[Start of Attachment]
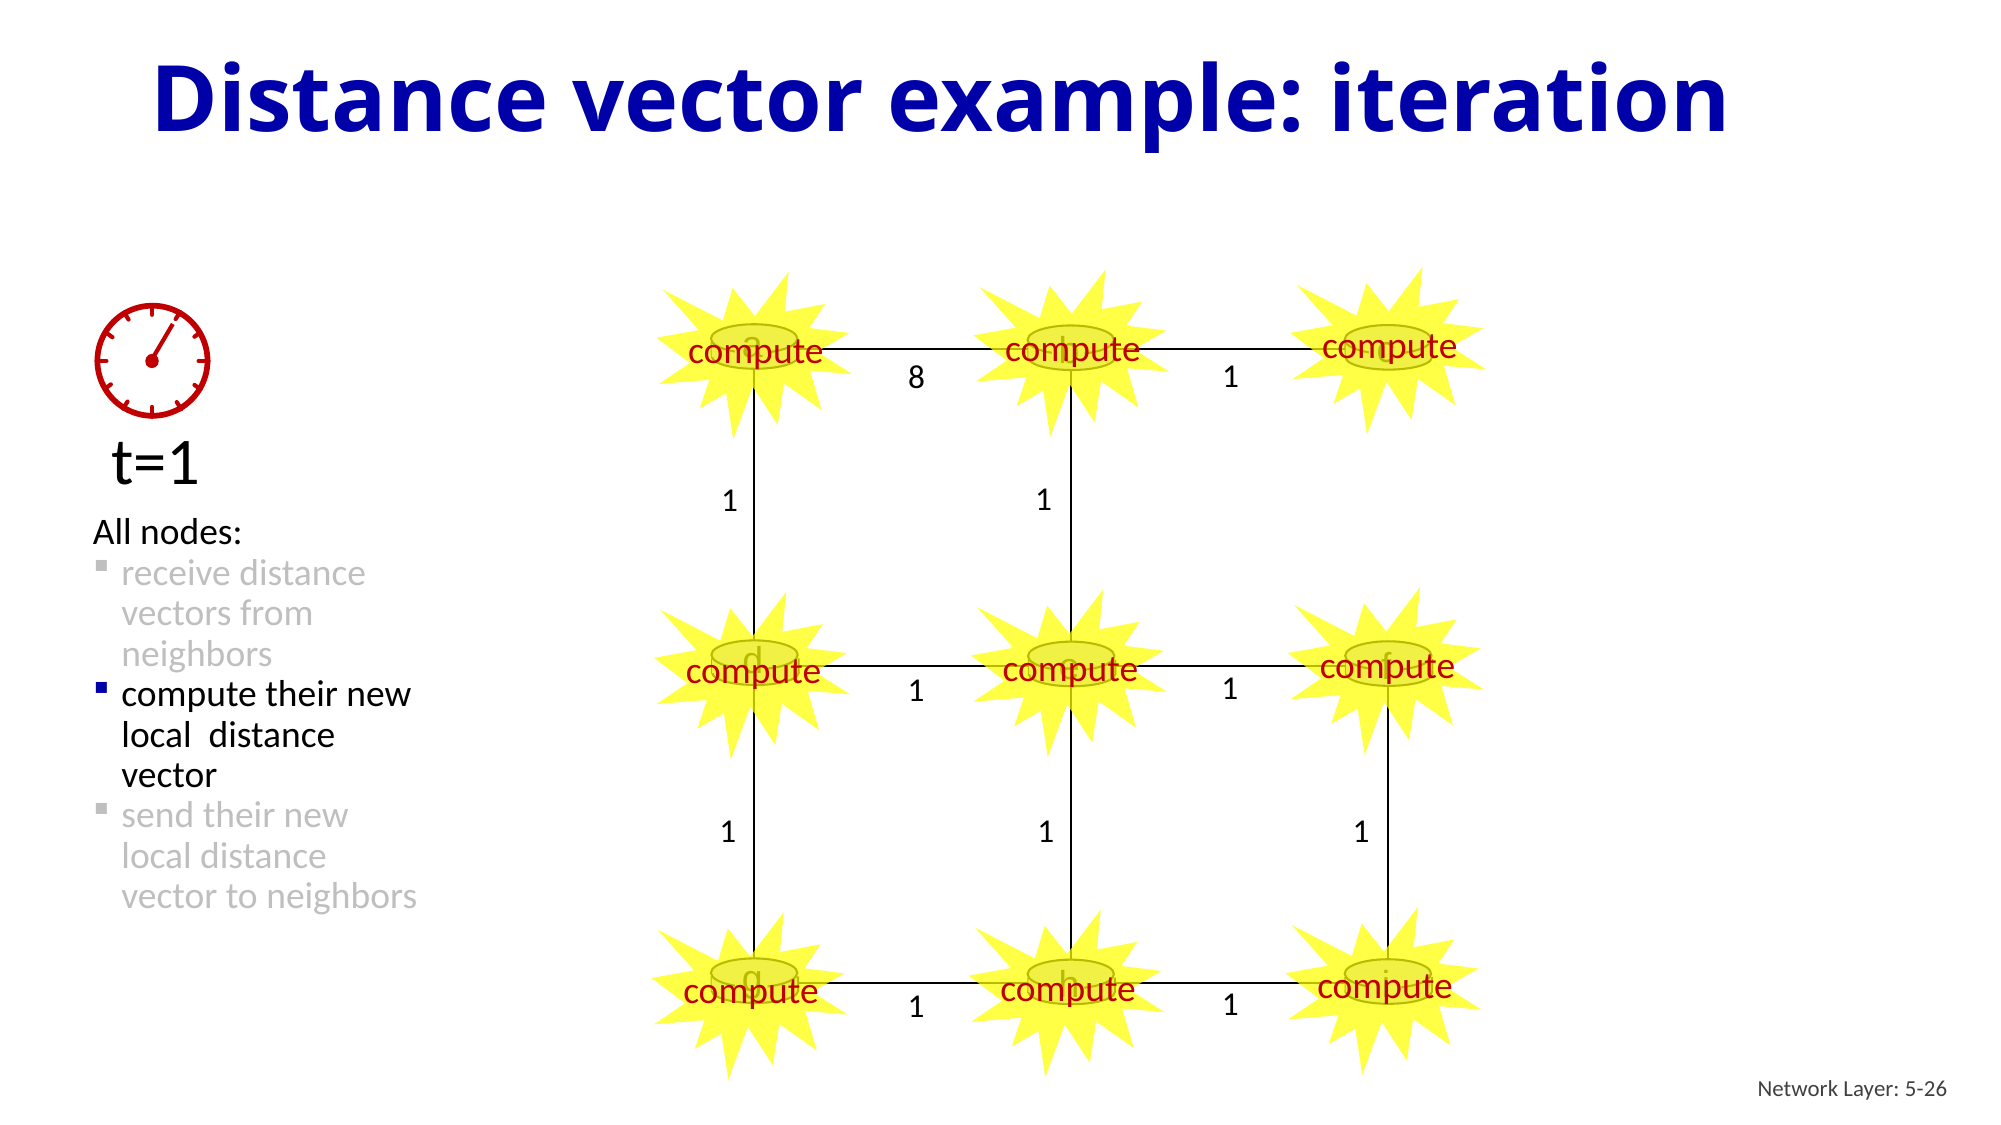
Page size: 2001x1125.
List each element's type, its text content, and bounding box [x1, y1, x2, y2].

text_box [147, 323, 173, 367]
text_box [651, 266, 1487, 1080]
text_box All nodes: receive distance vectors from neighbors compute their new local distance vector send their new local distance vector to neighbors [78, 505, 439, 925]
title Distance vector example: iteration [135, 28, 1861, 176]
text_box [95, 304, 217, 507]
slide_number Network Layer: 5- [1512, 1056, 1963, 1117]
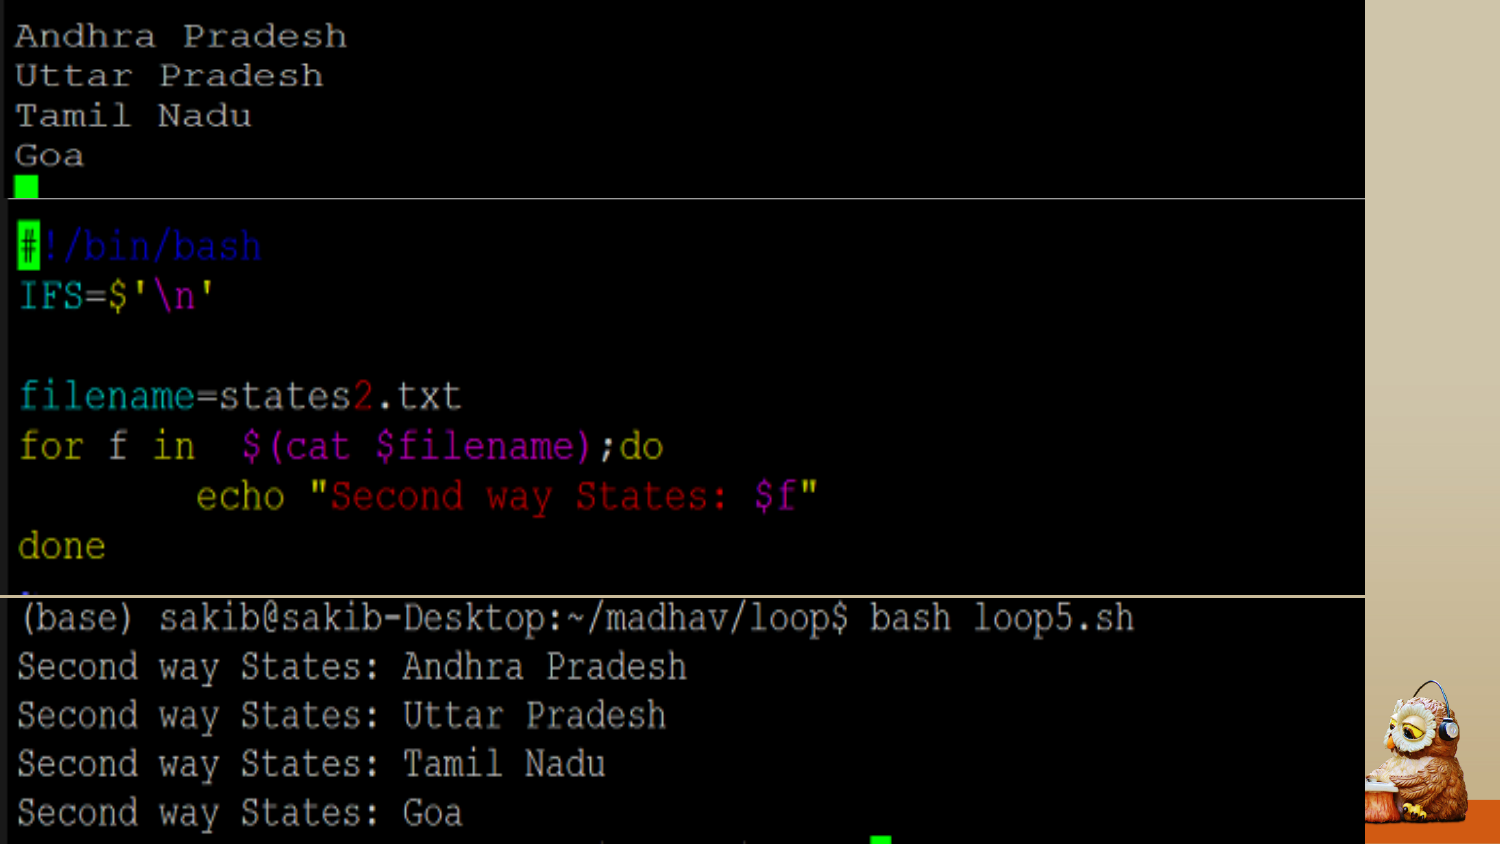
[End of Attachment]
### PROBLEM TO WORK ON
Set the entries down again exactly. Do not include the images.

### WRITTEN ANSWER
Page size: 2001x1125.
List each element's type, its text content, and bounding box [x1, y1, x2, y2].

text_box [147, 323, 173, 367]
text_box [651, 266, 1487, 1080]
text_box All nodes: receive distance vectors from neighbors compute their new local distance vector send their new local distance vector to neighbors [78, 505, 439, 925]
title Distance vector example: iteration [135, 28, 1861, 176]
text_box [95, 304, 217, 507]
slide_number Network Layer: 5- [1512, 1056, 1963, 1117]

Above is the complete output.